Source data »
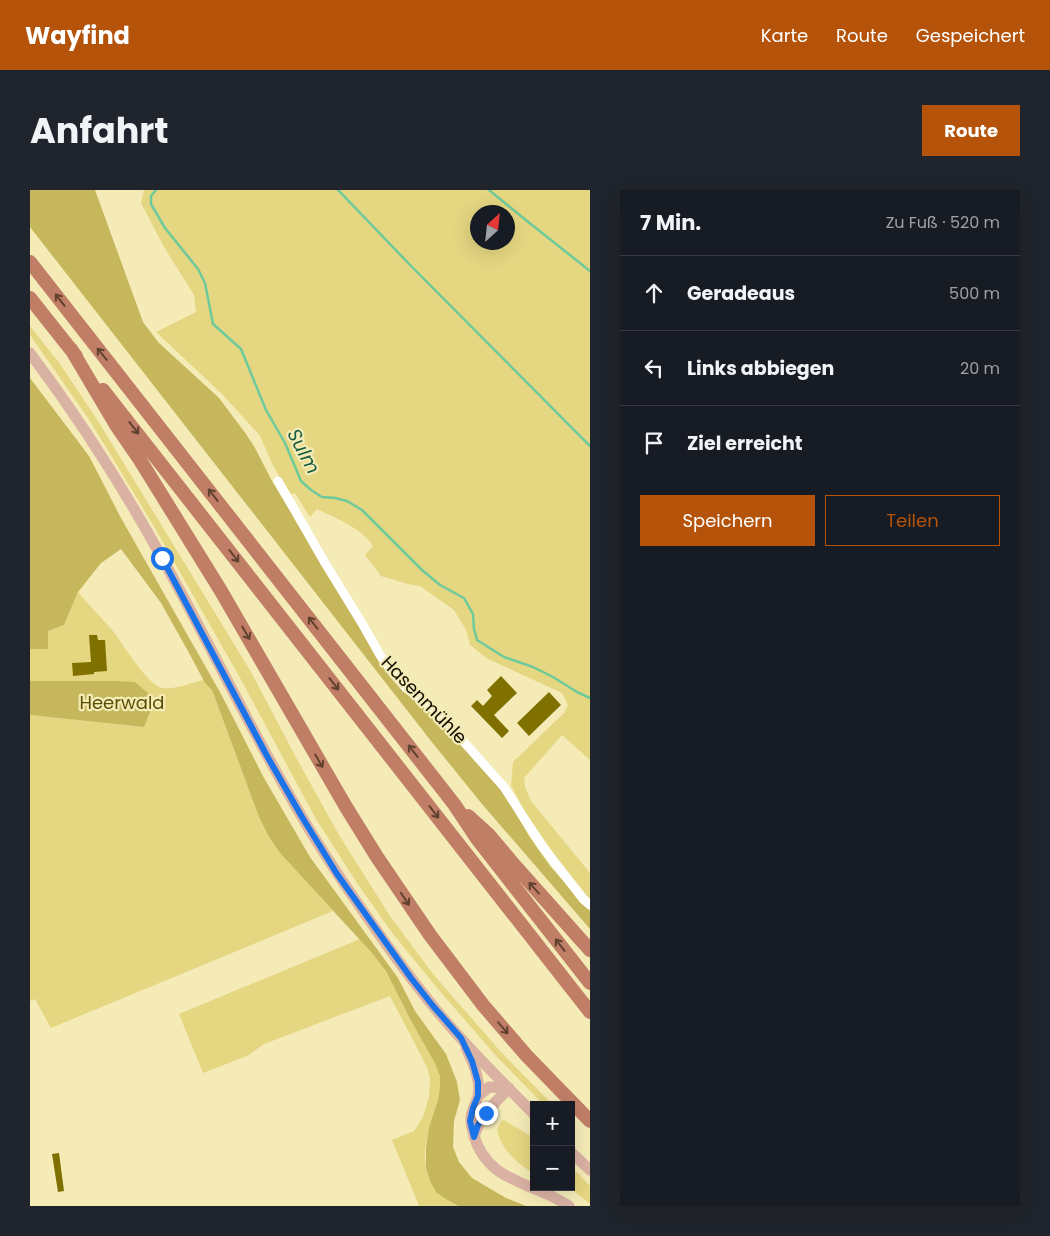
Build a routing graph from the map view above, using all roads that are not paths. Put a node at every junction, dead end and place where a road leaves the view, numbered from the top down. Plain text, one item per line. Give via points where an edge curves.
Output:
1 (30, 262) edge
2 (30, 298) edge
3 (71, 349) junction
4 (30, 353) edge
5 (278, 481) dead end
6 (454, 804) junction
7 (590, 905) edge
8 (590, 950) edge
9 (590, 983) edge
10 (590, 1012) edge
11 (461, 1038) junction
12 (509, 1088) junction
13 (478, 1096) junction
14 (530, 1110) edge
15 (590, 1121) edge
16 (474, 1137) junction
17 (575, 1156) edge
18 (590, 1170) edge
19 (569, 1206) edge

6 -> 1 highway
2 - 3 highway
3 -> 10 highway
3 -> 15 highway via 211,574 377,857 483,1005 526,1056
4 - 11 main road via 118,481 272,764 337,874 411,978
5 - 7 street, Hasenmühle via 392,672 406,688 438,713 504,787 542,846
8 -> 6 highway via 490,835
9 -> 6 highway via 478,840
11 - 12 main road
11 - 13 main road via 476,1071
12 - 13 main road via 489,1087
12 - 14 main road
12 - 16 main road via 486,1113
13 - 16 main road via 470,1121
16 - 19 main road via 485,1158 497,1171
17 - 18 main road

Task instructions »
Write out all the entries word for word, but drop the pictures.

Result below »
Build a routing graph from the map view above, using all roads that are not paths. Put a node at every junction, dead end and place where a road leaves the view, numbered from the top down. Plain text, one item per line. Give via points where an edge curves.
Output:
1 (30, 262) edge
2 (30, 298) edge
3 (71, 349) junction
4 (30, 353) edge
5 (278, 481) dead end
6 (454, 804) junction
7 (590, 905) edge
8 (590, 950) edge
9 (590, 983) edge
10 (590, 1012) edge
11 (461, 1038) junction
12 (509, 1088) junction
13 (478, 1096) junction
14 (530, 1110) edge
15 (590, 1121) edge
16 (474, 1137) junction
17 (575, 1156) edge
18 (590, 1170) edge
19 (569, 1206) edge

6 -> 1 highway
2 - 3 highway
3 -> 10 highway
3 -> 15 highway via 211,574 377,857 483,1005 526,1056
4 - 11 main road via 118,481 272,764 337,874 411,978
5 - 7 street, Hasenmühle via 392,672 406,688 438,713 504,787 542,846
8 -> 6 highway via 490,835
9 -> 6 highway via 478,840
11 - 12 main road
11 - 13 main road via 476,1071
12 - 13 main road via 489,1087
12 - 14 main road
12 - 16 main road via 486,1113
13 - 16 main road via 470,1121
16 - 19 main road via 485,1158 497,1171
17 - 18 main road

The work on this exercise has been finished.